Honeywell called this work a game-changer, saying we “changed the landscape”, and NASA’s Official Assessment of our work begins: “The quality of the research produced under this contract was very innovative and really changes the way one thinks about systems of systems.” It goes on: “The goal of the research to apply category theory to model aerospace systems-of-systems is truly thinking outside the box. These sorts of efforts often flounder due the fact that the mathematicians just want to do pure math and are not that interested in delving into the application domain while the aerospace folks lack the background in pure math and wind up using the tried and true methods they always use. This project was a success primarily due to the fact that the contractor did a superb job in constructing the right team.
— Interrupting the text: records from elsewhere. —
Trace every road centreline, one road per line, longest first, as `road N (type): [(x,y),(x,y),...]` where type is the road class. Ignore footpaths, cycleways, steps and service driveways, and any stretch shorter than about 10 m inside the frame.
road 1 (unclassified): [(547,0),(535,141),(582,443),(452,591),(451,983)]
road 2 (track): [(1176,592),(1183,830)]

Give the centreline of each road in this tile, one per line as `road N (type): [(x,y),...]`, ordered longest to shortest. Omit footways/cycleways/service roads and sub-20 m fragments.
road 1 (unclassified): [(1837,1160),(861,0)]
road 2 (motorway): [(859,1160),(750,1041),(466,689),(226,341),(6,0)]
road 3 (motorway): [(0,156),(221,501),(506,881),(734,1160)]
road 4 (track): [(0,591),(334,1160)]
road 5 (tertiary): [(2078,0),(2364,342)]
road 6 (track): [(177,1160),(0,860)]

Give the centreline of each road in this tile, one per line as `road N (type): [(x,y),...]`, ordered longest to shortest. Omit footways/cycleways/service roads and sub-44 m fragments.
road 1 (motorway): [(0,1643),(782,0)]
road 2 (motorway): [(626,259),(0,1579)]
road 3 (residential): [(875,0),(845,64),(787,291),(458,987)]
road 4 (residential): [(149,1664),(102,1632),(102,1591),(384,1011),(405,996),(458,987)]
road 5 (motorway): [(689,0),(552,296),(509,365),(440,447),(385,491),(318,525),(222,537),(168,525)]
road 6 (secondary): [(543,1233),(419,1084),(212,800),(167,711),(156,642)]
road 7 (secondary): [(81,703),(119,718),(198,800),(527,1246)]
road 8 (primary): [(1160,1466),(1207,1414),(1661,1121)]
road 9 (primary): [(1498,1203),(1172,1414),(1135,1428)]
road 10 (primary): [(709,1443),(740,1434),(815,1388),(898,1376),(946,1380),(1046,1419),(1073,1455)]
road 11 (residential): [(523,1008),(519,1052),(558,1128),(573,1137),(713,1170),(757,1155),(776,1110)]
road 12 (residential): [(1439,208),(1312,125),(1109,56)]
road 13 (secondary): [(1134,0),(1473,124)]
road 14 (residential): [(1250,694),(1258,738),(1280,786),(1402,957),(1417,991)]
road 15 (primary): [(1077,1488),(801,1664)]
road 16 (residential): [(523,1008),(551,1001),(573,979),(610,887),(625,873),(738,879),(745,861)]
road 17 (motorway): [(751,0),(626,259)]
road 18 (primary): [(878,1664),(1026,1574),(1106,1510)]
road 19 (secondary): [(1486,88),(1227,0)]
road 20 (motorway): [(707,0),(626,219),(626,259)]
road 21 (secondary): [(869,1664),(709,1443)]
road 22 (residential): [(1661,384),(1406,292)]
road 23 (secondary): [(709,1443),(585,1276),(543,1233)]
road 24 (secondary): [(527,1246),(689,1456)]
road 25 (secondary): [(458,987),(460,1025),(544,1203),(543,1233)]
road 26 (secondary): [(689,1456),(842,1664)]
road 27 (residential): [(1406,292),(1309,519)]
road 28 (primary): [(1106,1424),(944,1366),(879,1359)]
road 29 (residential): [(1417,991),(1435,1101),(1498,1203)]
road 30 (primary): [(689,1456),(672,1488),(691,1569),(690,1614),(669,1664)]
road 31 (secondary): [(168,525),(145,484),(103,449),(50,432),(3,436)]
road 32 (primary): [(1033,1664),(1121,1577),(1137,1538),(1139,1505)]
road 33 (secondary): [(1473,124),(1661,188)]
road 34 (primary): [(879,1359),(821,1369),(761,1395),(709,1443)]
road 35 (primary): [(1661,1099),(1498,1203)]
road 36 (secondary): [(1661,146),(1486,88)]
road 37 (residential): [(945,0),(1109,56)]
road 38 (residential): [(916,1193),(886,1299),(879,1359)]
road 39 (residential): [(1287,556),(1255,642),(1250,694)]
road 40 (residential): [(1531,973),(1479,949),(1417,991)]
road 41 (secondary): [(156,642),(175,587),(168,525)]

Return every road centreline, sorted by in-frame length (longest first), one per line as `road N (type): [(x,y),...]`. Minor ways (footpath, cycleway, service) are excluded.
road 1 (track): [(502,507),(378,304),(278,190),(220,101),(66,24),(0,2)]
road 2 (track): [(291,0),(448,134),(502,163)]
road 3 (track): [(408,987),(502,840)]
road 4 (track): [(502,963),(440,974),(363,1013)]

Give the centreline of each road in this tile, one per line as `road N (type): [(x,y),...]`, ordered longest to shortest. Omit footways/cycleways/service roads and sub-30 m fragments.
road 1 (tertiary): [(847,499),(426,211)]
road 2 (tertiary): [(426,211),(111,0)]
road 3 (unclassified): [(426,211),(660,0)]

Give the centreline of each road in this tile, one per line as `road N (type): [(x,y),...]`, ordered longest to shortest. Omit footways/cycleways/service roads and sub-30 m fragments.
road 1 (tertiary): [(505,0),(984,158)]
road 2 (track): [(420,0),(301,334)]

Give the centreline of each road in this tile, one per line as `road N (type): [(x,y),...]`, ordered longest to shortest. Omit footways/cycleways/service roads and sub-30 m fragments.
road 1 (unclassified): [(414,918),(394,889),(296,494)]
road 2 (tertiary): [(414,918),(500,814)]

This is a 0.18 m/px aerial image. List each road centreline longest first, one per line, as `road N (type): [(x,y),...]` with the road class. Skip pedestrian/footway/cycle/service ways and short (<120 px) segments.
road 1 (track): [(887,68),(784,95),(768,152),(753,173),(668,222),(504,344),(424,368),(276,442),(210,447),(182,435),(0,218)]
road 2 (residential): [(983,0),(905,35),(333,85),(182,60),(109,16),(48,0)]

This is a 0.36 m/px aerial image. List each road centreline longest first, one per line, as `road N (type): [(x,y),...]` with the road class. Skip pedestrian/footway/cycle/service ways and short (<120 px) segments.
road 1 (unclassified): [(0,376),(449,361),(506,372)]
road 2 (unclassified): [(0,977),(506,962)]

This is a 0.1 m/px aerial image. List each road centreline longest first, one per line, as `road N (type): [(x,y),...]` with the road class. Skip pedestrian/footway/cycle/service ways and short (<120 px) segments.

David Spivak at MIT may be the leading mathematician in the world at applying category theory modeling to engineering applications such as aerospace and controls. I do not think the project would have succeeded with anyone else.”

Topos follows this model: We work with scientists and engineers who know a given domain, using category theory to find solid mathematical connections between systems that need to work together, even if these systems are of very different natures.